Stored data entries
= = =
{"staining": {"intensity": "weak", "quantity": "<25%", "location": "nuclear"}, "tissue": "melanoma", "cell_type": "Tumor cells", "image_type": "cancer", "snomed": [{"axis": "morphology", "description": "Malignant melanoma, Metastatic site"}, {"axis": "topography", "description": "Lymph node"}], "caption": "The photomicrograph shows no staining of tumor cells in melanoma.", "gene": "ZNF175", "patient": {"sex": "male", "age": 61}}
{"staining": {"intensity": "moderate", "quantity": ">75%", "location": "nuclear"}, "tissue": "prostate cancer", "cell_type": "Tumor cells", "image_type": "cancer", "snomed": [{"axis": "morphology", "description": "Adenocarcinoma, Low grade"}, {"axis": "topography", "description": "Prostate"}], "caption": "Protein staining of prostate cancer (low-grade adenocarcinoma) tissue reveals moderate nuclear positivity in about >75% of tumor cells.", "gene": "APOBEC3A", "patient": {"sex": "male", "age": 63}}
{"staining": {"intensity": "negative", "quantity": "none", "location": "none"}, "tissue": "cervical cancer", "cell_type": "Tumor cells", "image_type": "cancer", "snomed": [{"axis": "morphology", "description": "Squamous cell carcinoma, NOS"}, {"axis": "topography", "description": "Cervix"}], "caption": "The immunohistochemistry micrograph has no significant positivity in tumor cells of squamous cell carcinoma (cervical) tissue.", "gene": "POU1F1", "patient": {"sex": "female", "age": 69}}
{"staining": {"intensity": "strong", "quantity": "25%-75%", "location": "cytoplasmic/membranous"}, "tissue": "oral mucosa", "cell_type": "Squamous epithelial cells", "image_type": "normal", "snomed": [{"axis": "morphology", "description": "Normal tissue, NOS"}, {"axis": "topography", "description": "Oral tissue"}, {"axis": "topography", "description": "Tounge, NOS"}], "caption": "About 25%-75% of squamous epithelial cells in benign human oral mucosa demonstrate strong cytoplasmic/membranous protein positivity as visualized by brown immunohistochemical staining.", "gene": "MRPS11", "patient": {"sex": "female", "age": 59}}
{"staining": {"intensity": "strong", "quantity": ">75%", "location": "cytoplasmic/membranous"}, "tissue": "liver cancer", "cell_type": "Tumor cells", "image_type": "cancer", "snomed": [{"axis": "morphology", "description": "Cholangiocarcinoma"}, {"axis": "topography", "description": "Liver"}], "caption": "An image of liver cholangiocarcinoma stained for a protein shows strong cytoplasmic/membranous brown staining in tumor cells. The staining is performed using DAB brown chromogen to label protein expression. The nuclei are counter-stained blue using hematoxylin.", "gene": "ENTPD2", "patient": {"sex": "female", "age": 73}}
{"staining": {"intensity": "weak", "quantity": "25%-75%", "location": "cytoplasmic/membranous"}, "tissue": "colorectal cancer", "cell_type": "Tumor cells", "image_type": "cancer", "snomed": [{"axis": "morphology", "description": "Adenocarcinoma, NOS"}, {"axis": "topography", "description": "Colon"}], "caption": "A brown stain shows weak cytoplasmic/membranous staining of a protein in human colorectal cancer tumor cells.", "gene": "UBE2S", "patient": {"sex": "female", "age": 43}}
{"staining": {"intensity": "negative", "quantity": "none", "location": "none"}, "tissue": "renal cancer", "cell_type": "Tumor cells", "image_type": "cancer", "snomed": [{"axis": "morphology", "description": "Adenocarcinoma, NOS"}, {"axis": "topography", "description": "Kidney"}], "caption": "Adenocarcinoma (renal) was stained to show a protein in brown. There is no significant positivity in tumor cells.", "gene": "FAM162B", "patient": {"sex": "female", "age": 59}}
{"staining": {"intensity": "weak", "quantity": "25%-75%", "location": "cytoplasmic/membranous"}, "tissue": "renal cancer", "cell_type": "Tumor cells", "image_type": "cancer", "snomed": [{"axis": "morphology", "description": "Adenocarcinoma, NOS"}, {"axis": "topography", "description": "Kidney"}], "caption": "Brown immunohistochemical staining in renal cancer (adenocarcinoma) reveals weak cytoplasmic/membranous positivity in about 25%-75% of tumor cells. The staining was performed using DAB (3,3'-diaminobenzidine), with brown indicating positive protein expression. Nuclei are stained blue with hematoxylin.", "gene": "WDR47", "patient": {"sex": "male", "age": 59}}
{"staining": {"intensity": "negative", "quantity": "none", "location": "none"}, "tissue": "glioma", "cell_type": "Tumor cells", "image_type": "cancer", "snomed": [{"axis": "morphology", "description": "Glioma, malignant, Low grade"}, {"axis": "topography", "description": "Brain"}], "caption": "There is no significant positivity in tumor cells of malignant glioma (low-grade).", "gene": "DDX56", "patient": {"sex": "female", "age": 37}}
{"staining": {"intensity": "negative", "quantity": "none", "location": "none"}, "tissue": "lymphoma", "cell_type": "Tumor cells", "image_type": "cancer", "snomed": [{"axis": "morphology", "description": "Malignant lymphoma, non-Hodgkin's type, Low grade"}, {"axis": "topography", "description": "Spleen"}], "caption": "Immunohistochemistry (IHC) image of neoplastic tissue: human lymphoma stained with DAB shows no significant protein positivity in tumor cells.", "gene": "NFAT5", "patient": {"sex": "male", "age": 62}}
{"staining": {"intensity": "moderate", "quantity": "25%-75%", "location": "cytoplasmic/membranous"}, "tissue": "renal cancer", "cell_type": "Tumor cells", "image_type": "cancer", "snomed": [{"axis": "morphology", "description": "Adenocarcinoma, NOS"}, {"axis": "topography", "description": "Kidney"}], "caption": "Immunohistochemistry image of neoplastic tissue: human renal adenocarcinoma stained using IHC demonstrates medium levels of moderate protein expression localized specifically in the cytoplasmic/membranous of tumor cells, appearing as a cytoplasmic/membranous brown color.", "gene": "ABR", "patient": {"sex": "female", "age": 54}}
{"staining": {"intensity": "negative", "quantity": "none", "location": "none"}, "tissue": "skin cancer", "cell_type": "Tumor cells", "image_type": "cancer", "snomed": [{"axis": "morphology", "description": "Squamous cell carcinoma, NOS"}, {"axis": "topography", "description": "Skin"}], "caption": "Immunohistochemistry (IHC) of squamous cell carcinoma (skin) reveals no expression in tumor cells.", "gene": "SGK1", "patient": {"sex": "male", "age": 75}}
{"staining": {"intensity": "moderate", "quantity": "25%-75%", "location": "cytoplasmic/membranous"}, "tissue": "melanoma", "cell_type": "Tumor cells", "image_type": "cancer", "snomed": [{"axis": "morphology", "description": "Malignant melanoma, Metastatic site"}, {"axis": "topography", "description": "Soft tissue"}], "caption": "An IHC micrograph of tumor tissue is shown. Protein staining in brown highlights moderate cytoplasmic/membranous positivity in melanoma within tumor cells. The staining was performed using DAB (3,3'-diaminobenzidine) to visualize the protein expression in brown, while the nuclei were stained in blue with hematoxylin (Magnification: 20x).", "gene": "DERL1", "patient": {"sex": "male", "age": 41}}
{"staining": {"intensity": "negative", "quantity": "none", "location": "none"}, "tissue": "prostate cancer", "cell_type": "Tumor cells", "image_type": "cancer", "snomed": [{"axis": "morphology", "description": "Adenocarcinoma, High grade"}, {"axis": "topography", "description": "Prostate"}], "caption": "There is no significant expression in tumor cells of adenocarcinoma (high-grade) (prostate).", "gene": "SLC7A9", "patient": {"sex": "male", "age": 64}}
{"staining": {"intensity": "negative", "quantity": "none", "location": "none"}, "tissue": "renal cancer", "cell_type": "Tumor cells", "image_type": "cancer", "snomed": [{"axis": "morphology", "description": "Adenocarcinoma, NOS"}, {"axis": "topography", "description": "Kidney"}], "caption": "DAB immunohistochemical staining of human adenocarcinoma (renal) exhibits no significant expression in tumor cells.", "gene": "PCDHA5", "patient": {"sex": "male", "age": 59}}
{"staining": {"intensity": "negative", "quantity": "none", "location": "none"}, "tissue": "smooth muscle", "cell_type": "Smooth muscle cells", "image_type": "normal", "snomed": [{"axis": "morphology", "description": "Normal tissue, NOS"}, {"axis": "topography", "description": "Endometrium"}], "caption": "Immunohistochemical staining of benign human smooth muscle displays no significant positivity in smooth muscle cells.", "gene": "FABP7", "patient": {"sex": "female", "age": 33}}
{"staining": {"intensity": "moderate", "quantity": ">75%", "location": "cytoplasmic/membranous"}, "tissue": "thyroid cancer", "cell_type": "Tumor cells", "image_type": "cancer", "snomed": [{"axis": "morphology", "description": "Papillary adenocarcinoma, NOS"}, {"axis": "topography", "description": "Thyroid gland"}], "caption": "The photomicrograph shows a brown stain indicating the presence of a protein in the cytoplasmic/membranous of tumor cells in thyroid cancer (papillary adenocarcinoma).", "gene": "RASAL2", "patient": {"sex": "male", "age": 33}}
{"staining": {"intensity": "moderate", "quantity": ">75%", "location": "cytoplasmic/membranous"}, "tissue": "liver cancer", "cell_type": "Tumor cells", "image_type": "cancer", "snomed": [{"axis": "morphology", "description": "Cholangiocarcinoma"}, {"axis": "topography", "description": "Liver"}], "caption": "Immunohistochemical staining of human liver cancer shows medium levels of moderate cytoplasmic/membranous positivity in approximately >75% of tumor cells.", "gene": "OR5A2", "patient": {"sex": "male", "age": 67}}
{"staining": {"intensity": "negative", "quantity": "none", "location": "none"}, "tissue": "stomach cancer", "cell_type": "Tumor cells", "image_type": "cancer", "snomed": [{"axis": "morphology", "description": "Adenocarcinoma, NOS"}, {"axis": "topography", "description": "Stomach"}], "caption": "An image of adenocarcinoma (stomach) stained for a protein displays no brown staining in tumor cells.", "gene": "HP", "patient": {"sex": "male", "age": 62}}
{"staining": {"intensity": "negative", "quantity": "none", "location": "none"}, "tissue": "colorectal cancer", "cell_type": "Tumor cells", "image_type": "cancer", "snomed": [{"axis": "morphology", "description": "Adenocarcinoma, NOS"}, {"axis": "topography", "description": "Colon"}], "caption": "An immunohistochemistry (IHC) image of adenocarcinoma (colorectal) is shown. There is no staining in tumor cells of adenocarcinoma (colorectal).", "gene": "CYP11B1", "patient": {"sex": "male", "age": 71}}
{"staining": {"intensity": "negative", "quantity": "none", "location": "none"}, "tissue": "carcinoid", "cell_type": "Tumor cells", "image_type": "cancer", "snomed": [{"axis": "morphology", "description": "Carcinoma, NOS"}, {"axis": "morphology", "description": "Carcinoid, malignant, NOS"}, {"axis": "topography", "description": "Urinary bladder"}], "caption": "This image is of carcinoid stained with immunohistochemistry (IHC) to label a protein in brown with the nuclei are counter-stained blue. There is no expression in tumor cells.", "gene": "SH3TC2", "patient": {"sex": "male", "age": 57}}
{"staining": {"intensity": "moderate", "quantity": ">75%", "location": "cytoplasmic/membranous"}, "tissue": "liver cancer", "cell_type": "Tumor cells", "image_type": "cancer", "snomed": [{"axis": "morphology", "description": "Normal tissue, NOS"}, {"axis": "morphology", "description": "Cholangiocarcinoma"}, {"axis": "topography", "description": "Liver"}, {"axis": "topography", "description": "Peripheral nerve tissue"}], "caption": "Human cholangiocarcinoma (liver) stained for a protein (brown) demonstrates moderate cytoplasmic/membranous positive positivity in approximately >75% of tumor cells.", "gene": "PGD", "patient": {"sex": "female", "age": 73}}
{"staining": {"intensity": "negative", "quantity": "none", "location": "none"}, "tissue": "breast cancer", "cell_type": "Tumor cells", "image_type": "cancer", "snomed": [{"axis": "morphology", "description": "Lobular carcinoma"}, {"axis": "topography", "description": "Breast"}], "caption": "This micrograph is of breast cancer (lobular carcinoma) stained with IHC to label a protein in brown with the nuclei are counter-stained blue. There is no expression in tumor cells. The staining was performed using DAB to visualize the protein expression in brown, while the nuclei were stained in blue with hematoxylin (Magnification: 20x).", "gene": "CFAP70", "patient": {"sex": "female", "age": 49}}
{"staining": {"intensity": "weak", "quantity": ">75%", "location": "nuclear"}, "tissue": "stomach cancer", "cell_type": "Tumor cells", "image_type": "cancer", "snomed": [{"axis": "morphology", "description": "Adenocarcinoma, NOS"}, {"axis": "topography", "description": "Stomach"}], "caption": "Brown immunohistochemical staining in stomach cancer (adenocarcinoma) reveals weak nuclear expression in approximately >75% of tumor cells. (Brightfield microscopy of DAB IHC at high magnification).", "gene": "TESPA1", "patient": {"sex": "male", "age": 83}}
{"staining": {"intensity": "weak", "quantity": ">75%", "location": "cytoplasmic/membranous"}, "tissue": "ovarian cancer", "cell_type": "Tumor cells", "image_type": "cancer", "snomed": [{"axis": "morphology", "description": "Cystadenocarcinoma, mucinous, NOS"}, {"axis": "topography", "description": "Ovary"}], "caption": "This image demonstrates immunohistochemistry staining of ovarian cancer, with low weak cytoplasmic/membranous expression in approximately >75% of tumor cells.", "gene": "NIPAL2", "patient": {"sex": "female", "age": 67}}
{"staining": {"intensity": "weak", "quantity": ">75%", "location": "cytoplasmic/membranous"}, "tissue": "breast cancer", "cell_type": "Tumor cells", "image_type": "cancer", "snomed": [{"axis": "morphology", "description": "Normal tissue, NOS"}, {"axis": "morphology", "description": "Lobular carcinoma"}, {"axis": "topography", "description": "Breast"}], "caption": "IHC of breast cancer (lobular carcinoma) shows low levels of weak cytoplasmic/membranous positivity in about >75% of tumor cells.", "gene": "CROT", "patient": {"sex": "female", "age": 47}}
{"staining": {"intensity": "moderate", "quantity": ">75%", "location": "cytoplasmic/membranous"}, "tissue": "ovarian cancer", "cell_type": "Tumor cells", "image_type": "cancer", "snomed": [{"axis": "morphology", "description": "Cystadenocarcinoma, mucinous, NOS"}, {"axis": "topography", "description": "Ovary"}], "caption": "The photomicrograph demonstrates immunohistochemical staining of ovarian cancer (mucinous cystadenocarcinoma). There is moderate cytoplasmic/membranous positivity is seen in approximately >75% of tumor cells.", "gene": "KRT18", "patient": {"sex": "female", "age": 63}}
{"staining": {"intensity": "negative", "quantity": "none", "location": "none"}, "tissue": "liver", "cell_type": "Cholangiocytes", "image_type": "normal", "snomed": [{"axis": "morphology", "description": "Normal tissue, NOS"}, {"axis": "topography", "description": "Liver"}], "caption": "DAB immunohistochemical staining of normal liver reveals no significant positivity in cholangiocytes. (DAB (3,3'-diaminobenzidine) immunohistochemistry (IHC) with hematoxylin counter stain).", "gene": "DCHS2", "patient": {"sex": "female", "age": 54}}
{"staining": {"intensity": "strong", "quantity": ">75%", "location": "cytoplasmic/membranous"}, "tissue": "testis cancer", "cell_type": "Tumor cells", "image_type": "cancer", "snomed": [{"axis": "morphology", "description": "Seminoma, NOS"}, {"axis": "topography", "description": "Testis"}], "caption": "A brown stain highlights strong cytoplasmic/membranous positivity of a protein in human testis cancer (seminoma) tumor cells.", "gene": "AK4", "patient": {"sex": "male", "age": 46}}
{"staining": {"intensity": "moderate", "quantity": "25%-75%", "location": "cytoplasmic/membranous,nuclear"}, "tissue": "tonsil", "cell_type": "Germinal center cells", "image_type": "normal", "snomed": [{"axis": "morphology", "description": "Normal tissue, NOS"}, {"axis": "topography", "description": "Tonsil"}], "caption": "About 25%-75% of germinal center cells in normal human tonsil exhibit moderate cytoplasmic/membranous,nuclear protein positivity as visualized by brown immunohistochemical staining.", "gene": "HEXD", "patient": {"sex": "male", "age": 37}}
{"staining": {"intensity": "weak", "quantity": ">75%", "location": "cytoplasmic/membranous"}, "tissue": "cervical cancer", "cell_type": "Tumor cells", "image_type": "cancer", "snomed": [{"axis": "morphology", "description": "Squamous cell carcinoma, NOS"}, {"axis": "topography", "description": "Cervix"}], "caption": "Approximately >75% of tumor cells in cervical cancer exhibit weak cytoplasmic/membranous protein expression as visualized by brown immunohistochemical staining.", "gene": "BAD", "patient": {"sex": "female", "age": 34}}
= = =
■ ACTIVITY
Out of the data above, transcribe exactly and only the lines starting with the line that has "immunohistochemistry micrograph has" and going on through the line that has "25%-75% of squamous", both included.

■ RESULT FOR THIS EXERCISE
{"staining": {"intensity": "negative", "quantity": "none", "location": "none"}, "tissue": "cervical cancer", "cell_type": "Tumor cells", "image_type": "cancer", "snomed": [{"axis": "morphology", "description": "Squamous cell carcinoma, NOS"}, {"axis": "topography", "description": "Cervix"}], "caption": "The immunohistochemistry micrograph has no significant positivity in tumor cells of squamous cell carcinoma (cervical) tissue.", "gene": "POU1F1", "patient": {"sex": "female", "age": 69}}
{"staining": {"intensity": "strong", "quantity": "25%-75%", "location": "cytoplasmic/membranous"}, "tissue": "oral mucosa", "cell_type": "Squamous epithelial cells", "image_type": "normal", "snomed": [{"axis": "morphology", "description": "Normal tissue, NOS"}, {"axis": "topography", "description": "Oral tissue"}, {"axis": "topography", "description": "Tounge, NOS"}], "caption": "About 25%-75% of squamous epithelial cells in benign human oral mucosa demonstrate strong cytoplasmic/membranous protein positivity as visualized by brown immunohistochemical staining.", "gene": "MRPS11", "patient": {"sex": "female", "age": 59}}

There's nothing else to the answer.